Le cabinet a relevé que le Ministère «pour la gestion 2019 concernée a conclu deux cent cinquante-neuf marchés (259) selon la liste communiquée par la Cellule de passation des parchés combinée à la liste des marchés immatriculés de la Dcmp, pour un coût global de dix milliards douze millions quatre cent trois mille deux cent soixante-dix-huit (10 012 403 278) F Cfa». Les manquements relevés portaient aussi bien sur le respect des procédures de passation (nomination tardive des membres de la Commission de passation des marchés, non publication des Avis d’attribution définitive des marchés sur le site des marchés publics, respect du délai entre la date d’ouverture et la proposition d’attribution, entre autres…) que sur les conditions de passation et d’attribution de certains marchés. Les auditeurs ont noté des dépassements «entre le montant des marchés prévu dans le Ppm et le montant réel du marché des titulaires pour 10% des marchés examinés, sans qu’aucune attestation d’existence de crédits les couvrant ne soit produite dans les dossiers qui nous ont été soumis pour revue». Il y a également le fait que «les offres des marchés passés par Drp sont des proformas non datées, signées de façon anonyme sans identification, ni titre des signataires, en violation des dispositions des articles 11 alinéa.2 et 44.ii. Ce constat concerne 31% des marchés». Il a été aussi noté «le recours abusif par la Direction générale des élections à la procédure d’entente directe pour des marchés dont l’objet est prévisible. Ce constat concerne 100% des ententes directes de la Dge revus». Ce qui s’ajoute à des situations comme celle où «des incompatibilités ont été notées à la Direction des affaires générales et de l’équipement du Mint (Dage). En effet, pour les trois marchés revus, le Dage est à la fois président de la Commission des marchés, Personne Responsable des Marchés, et président de la Commission de réception. Le Cumul de toutes ces fonctions essentiellement incompatibles présente une situation d’auto-contrôle et, est contraire aux règles d’éthique et de transparence et partant pourrait susciter des conflits d’intérêts».

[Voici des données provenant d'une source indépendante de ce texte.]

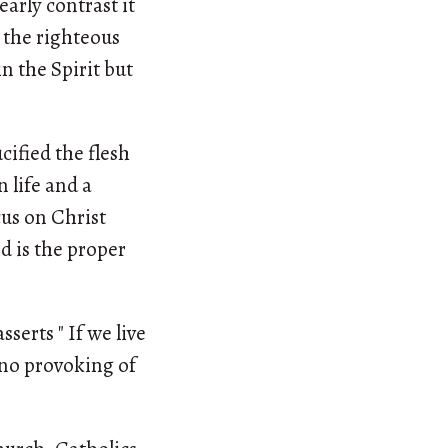
early contrast it
t the righteous
n the Spirit but
ified the flesh
 life and a
cus on Christ
d is the proper
sserts " If we live
, no provoking of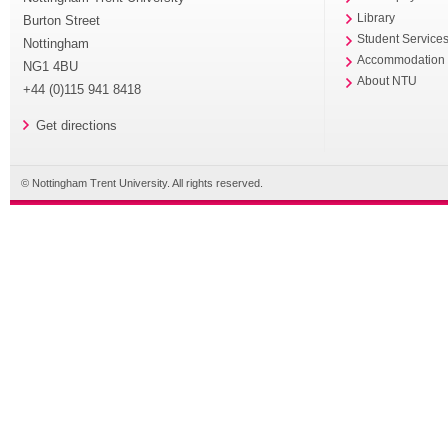
Library
Burton Street
Student Service
Nottingham
Accommodation
NG1 4BU
About NTU
+44 (0)115 941 8418
Get directions
© Nottingham Trent University. All rights reserved.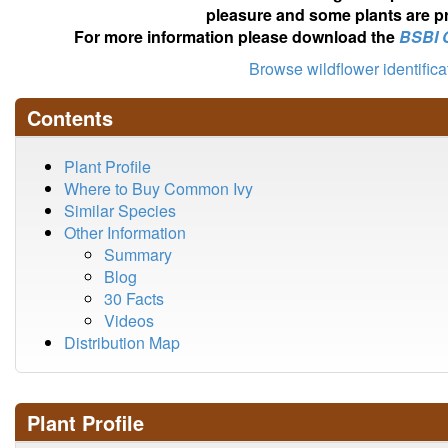
pleasure and some plants are pr
For more information please download the
BSBI 
Browse wildflower identific
Contents
Plant Profile
Where to Buy Common Ivy
Similar Species
Other Information
Summary
Blog
30 Facts
Videos
Distribution Map
Plant Profile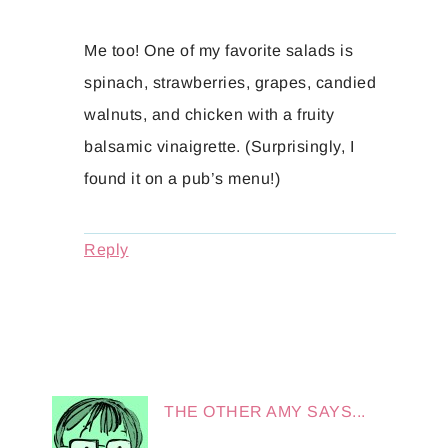
Me too! One of my favorite salads is
spinach, strawberries, grapes, candied
walnuts, and chicken with a fruity
balsamic vinaigrette. (Surprisingly, I
found it on a pub’s menu!)
Reply
THE OTHER AMY
SAYS...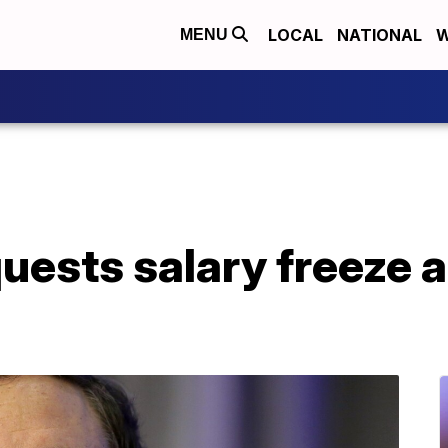
LOCAL
NATIONAL
W
MENU
ests salary freeze a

Cela a conduit à des situations où la matérialité de l’exécution de certains marchés a posé problème, comme noté par les auditeurs. Ainsi, sur les «travaux de réhabilitation de logements de fonction au camp Abdou Diassé, au moment de notre intervention, le contrat n’est ni signé ni immatriculé. Cependant, les travaux ont été effectués par l’entrepreneur sans aucune base légale. L’ins­pection visuelle a permis de noter quelques malfaçons notamment des fissures, des défauts de nivellement, etc. Pour les travaux de réhabilitation du logement du Drh, au moment de notre passage, le logement était vide de toute occupation. L’inspection vi­suelle a permis de noter des mal­façons telles que des défauts de nivellement, des tâches d’humidité, des trous cachés par du contreplaqué…».